• Task goal
Report every line below that holds the word "những".

Saved entries:

********

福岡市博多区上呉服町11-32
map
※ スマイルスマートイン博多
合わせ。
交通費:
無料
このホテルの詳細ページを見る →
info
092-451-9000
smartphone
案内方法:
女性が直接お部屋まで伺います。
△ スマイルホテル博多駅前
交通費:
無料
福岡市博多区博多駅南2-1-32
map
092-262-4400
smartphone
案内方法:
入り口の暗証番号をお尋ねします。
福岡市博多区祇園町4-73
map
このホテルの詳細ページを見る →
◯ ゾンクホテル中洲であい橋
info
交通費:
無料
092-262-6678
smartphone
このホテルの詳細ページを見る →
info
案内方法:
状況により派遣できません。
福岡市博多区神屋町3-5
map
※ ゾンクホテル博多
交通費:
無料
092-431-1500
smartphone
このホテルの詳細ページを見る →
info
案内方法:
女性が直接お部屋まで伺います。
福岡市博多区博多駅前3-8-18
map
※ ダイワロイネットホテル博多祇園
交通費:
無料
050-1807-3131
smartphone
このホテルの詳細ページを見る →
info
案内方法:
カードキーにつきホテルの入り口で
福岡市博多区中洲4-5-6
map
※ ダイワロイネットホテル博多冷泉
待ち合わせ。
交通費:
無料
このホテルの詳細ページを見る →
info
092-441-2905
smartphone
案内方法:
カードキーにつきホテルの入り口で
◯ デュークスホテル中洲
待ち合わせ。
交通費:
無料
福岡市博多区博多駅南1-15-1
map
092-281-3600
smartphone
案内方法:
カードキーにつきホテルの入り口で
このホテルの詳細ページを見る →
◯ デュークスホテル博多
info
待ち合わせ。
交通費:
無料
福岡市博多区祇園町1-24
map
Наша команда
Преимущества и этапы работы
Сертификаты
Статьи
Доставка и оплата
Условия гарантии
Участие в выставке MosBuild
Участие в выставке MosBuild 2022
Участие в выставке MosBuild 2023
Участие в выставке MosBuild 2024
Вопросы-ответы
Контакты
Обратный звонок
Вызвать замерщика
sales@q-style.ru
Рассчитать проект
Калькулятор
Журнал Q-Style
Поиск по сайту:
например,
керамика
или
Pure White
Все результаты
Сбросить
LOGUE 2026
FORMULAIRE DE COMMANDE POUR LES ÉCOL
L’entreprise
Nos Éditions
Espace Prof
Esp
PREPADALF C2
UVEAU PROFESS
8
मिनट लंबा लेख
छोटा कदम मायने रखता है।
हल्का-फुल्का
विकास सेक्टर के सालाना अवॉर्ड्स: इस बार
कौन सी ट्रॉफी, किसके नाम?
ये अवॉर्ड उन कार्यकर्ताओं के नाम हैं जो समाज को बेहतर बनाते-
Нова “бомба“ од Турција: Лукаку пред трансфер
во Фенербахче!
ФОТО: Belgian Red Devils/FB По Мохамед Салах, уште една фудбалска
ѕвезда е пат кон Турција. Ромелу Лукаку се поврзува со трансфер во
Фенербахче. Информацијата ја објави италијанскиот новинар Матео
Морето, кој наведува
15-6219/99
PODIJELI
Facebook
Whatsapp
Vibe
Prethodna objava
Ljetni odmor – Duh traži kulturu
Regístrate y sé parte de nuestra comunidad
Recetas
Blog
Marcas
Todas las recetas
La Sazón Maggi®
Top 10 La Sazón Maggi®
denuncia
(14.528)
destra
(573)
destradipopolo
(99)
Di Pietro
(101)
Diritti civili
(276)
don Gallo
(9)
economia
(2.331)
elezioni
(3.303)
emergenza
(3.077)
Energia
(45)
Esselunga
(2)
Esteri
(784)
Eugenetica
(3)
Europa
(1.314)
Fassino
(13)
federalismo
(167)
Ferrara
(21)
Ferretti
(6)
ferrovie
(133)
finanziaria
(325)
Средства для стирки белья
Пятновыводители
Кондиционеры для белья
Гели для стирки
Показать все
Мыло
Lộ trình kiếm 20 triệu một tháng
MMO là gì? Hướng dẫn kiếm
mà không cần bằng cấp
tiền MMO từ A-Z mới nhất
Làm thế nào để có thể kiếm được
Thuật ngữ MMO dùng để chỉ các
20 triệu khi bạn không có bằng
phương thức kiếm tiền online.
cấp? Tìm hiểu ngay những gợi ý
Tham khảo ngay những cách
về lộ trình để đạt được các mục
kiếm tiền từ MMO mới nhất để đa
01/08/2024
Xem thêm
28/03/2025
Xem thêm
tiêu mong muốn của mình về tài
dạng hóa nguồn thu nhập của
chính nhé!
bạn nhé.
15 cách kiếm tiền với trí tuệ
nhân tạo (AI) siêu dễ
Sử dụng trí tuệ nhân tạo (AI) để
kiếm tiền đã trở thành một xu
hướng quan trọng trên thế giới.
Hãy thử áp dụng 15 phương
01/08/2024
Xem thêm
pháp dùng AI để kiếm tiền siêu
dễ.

********

• Reply
cấp? Tìm hiểu ngay những gợi ý
Tham khảo ngay những cách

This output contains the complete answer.